Text:
I second that, I got the same results on live deployment, using both approaches to possible fix: a) patching ceph-ansible in mistral-executor container on UC directly using https://github.com/ceph/ceph-ansible/commit/7d2a13f8c7324c0faf5bc40ff75a179bf1dec364#diff-535f2327a9e3f01dd3ee37ba5fec518b (and redeployment) b) installing latest centos build of package ceph-ansible in mistral-executor http://cbs.centos.org/kojifiles/packages/ceph-ansible/3.1.6/1.el7/noarch/ceph-ansible-3.1.6-1.el7.noarch.rpm (and redeployment) - neither fixed this issue, OC deployment still times out after 100 minutes.
Created attachment 1487374 [details] connection_test.py We are continuing to troubleshoot with Mehdi. There seems to be an issue connecting to the cluster from within the gnocchi_db_sync container; a simple connection test using cradox works when executed outside the container but fails when launched within the container.
I have done some testing with a working container (the cinde-api one). TCP connectivity was OK, but strace show in the non-working container that Ceph monitor sends a message that make the client shutdowns cleanly the connection and retry later. Then I have done some comparaison of both containers, and I have found that librados2 are different: gnocchi: librados2-0.94.5-2.el7.x86_64 cinder: librados2-12.2.4-42.el7cp.x86_64 Then I check the minimum version that required by the server side: # ceph osd crush dump |grep required "minimum_required_version": "jewel", Jewel == 10.2.0, so Gnocchi is not able to connect to Ceph because the librados version of Gnocchi is 0.94. Now need to figure out why the container have been generated with a so old librados2 version.
In today's puddle, both have librados2-12.2.5-42.el7cp.x86_64
*** This bug has been marked as a duplicate of bug 1633288 ***

Activities:
1. In the bug thread, after how many minutes does the OC deployment time out?
2. List every full librados2 package version string given in the bug thread.
None of the listing is needed for this work.

Data for review:
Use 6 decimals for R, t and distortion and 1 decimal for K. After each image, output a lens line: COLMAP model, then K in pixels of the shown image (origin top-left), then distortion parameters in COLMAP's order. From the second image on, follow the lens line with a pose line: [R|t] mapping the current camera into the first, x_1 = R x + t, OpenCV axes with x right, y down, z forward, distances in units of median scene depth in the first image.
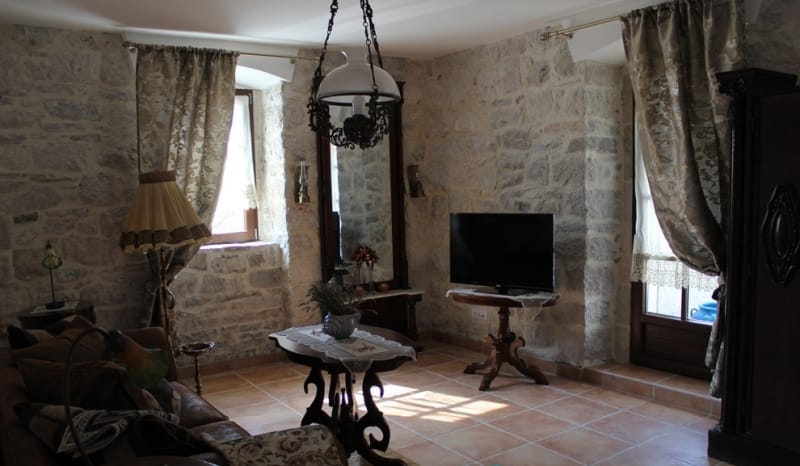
lens RADIAL K [[661.4, 0, 398.5], [0, 661.4, 250.8], [0, 0, 1]] dist [-0.172489, 0.165914]
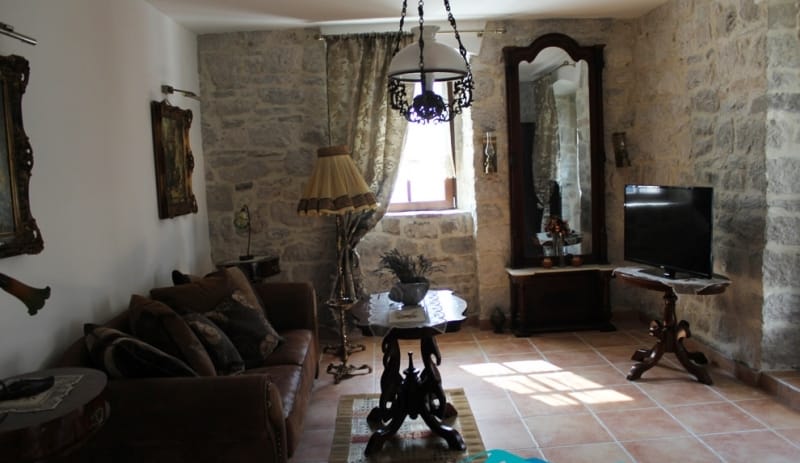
lens RADIAL K [[662.2, 0, 400.0], [0, 662.2, 231.5], [0, 0, 1]] dist [-0.167641, 0.166220]
pose [[0.849955, 0.042933, -0.525104, 0.316489], [-0.030430, 0.999011, 0.032425, -0.012885], [0.525976, -0.011581, 0.850420, 0.064641]]
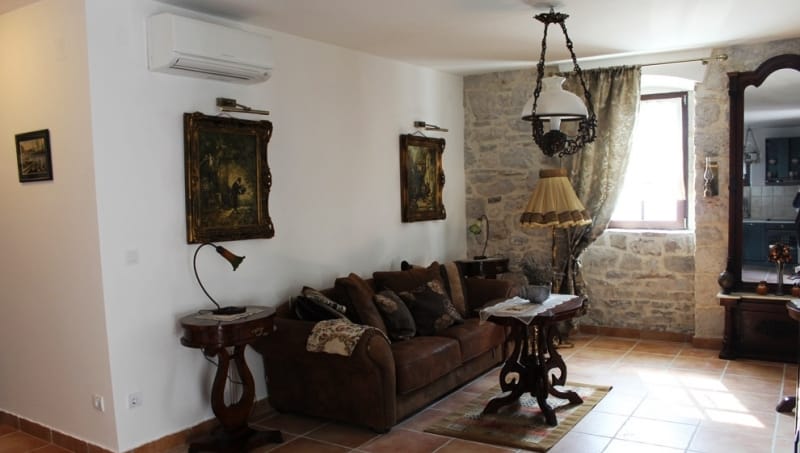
lens RADIAL K [[663.5, 0, 402.4], [0, 663.5, 239.5], [0, 0, 1]] dist [-0.157938, 0.127621]
pose [[0.398829, 0.090912, -0.912508, 0.692379], [-0.075330, 0.994959, 0.066202, -0.040960], [0.913926, 0.042336, 0.403667, 0.159149]]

Responses to the exercise:
1. After 100 minutes.

2.
librados2-0.94.5-2.el7.x86_64
librados2-12.2.4-42.el7cp.x86_64
librados2-12.2.5-42.el7cp.x86_64